In the continuing absence of a British passport, Aldama is getting ready to look elsewhere for an international identity. The Cuban triple jumper, who has lived in the East End of London since November 2001, plans to begin the search after ending her season at the inaugural IAAF World Athletics Finals at the Stade Louis II here in Monaco this afternoon.

Considering she enters the competition heading the world rankings this year, the loss would be entirely Britain's, as it was when May left her homeland for Italy, and won two world titles as a long jumper, and when Barber left her sister's home in London to settle in France, and won world titles as a heptathlete and a long jumper.

Having already waited 22 months for her passport application to be rubber-stamped, and missed World Championships indoors and out, Aldama is not prepared to risk losing a shot at Olympic gold next summer. Unless the Home Office fast tracks her case, the 31-year-old will not become a British citizen until November next year, three months after the Athens Games.

"To be honest, we have to start making enquiries to see if we can place Yamile in another country," her coach, Frank Attoh, confided last night. "I'm really not hopeful that she'll get British citizenship in time for the Olympics, which is a shame, because I think the country needs medals. What happened in Paris showed that."

Apart from Paula Radcliffe, who set a world best time in the London Marathon in April and who continues her comeback in the Flora Light Challenge 5km road race in Hyde Park tomorrow, Aldama is the only British-based athlete at the top of the world ranking lists - courtesy of the 15.29m she jumped in Rome in July. She lives in Limehouse, has a British son, competes for Shaftesbury Barnet Harriers, and is coached by Attoh, a former British international triple jumper.
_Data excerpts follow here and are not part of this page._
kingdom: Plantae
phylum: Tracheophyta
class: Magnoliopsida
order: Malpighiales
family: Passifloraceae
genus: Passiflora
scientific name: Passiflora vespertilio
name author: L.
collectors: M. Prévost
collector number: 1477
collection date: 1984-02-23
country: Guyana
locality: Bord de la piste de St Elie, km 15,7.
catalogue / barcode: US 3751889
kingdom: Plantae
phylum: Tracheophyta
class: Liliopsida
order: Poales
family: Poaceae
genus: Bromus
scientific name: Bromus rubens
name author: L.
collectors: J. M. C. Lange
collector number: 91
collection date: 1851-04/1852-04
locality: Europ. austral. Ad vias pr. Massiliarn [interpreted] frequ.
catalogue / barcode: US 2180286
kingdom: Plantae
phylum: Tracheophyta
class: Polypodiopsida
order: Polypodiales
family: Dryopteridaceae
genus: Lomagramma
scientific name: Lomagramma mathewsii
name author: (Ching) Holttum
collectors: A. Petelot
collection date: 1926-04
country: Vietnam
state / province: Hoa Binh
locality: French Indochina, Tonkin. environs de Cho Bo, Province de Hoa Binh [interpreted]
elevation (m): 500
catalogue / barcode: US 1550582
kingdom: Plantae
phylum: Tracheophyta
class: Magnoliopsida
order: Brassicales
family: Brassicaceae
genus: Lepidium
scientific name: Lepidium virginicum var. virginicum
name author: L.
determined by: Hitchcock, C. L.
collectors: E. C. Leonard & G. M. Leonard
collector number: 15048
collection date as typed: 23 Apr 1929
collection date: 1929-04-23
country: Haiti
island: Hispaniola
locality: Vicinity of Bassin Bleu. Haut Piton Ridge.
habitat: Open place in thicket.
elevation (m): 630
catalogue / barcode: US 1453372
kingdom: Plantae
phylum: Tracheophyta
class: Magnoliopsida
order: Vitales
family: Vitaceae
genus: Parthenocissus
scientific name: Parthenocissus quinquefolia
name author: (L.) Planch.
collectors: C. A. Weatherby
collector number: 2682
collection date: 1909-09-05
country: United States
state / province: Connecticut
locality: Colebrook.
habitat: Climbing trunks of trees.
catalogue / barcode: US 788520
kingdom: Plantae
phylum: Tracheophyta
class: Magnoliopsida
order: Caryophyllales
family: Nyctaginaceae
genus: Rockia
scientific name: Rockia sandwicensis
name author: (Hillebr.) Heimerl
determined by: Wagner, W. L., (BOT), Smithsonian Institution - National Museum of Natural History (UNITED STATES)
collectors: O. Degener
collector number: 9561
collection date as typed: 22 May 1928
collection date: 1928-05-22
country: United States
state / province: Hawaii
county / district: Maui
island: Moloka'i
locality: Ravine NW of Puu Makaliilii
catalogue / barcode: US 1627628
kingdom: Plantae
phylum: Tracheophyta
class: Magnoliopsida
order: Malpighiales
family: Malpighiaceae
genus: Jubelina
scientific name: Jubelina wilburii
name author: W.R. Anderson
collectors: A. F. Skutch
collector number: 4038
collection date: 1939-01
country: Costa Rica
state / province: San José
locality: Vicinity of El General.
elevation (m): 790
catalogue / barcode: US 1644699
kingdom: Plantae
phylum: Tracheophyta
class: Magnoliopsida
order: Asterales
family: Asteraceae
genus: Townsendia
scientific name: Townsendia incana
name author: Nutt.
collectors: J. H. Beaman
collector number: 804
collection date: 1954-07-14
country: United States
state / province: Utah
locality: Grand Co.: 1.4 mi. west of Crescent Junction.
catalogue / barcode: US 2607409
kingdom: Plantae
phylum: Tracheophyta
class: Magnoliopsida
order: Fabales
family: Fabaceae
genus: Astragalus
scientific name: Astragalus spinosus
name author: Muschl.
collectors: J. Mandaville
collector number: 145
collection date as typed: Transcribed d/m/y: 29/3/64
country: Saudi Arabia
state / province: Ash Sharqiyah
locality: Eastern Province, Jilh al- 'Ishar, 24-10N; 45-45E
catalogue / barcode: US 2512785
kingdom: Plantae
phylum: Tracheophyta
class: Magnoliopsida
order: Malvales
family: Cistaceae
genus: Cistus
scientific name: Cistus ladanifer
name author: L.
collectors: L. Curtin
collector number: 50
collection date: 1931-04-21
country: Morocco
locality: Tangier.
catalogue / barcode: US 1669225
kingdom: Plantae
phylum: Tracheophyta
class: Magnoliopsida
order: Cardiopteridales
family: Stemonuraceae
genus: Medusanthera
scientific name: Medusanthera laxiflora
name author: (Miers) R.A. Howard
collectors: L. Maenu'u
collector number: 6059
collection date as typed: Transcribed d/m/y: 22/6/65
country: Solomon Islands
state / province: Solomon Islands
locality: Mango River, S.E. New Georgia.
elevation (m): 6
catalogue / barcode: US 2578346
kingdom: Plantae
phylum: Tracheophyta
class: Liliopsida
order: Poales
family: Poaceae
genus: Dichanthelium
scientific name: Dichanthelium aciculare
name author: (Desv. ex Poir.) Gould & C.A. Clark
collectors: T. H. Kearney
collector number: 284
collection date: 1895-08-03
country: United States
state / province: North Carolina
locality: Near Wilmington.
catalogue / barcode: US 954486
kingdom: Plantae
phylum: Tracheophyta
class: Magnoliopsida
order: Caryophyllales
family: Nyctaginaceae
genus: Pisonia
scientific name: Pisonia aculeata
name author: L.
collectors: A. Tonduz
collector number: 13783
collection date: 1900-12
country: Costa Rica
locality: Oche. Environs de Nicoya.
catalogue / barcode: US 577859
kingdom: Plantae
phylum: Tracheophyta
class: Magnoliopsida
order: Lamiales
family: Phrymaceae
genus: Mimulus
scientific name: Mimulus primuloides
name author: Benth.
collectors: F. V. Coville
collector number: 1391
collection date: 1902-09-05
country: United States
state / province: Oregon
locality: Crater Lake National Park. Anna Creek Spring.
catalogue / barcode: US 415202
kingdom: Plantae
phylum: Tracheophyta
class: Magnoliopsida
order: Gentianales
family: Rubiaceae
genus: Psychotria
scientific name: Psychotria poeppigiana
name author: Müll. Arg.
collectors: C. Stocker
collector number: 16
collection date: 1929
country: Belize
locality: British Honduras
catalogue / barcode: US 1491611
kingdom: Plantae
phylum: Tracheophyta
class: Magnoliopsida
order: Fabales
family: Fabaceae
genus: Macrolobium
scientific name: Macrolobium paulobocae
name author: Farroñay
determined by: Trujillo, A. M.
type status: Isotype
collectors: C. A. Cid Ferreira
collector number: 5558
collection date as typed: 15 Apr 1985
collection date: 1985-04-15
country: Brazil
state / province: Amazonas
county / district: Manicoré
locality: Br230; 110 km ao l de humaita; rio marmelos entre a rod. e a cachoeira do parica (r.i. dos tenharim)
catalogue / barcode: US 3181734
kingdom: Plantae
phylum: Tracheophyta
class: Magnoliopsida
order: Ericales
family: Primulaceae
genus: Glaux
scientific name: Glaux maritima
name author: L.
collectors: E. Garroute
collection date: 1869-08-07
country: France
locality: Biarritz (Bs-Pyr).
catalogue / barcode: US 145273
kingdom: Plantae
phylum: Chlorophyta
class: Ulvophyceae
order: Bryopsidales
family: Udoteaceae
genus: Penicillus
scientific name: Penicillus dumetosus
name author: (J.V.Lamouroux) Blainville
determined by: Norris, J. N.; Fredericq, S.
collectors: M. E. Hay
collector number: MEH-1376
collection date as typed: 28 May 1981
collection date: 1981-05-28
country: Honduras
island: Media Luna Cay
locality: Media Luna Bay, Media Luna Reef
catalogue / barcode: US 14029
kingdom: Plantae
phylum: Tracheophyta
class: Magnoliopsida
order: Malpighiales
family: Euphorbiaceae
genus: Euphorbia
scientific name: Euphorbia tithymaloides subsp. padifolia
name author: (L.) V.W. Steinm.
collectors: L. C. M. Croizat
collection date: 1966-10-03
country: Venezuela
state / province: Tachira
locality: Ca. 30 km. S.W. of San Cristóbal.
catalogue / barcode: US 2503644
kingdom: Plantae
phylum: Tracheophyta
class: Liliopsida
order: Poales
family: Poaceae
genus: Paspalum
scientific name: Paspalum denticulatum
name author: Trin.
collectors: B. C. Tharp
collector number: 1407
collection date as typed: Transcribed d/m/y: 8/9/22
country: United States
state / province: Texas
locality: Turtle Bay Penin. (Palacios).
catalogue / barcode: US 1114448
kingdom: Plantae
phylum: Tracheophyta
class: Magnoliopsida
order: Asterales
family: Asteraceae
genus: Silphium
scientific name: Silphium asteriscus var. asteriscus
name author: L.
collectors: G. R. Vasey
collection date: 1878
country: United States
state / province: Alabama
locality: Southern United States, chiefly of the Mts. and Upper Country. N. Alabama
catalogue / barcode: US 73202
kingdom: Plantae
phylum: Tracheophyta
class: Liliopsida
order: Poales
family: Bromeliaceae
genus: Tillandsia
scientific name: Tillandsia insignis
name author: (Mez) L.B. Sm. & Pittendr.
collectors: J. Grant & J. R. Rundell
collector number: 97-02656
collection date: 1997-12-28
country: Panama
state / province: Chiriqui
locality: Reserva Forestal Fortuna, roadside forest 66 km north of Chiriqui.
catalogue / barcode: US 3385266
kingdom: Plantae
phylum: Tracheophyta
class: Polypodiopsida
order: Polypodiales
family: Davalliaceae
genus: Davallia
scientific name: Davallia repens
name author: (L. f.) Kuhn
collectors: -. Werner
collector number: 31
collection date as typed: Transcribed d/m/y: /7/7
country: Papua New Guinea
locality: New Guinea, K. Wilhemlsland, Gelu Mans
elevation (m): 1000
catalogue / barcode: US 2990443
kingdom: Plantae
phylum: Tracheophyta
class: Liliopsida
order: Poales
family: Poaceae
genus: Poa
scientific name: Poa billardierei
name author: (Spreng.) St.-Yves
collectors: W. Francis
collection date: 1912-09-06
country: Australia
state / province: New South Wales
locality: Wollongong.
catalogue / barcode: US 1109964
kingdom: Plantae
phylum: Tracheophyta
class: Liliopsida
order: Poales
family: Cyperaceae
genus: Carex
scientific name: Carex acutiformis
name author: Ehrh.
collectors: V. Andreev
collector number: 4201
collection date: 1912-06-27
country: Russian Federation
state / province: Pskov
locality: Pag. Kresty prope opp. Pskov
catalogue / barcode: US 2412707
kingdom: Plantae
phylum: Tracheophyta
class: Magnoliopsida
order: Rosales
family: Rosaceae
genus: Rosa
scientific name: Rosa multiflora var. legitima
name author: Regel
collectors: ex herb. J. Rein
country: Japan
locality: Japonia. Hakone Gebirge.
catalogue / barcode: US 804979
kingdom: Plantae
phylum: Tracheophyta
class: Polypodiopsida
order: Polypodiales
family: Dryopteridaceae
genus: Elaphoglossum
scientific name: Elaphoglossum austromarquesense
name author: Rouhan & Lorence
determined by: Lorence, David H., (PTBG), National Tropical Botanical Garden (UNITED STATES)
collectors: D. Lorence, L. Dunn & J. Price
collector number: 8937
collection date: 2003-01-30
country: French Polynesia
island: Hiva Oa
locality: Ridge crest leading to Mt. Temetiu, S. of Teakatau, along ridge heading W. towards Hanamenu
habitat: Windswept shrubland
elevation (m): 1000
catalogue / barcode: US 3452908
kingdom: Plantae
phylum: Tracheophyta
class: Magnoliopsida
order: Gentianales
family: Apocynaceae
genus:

To compound Aldama's deepening sense of frustration, she sat in the Stade de France last month watching the former Kenyan Stephen Cherono striking gold in the steeplechase as a $1,000-a-month Qatari recruit and cheering Magdalin Martinez, her former Cuban team-mate and training partner, to a bronze medal in the triple jump for Italy. Qatar and Italy are among several countries believed to be monitoring her situation.

"We've wanted to focus on the track season, rather than chase any interest," Attoh said. "After she jumps tomorrow, perhaps we can start looking around."

A victory over Tatyana Lebedeva, the Russian who won in Paris, would no doubt widen the scope of choice. The $30,000 prize on offer to all winners in Monaco would also help Aldama. She is expecting her existing assets to be frozen following the conviction in May of her Scottish husband, Andrew Dodds, for drug-trafficking offences.

Dwain Chambers (100m), Kelly Holmes (800m) and Hayley Tullett (1,500m) are also competing in the two-day end-of-season meeting, a successor to the old Grand Prix Final.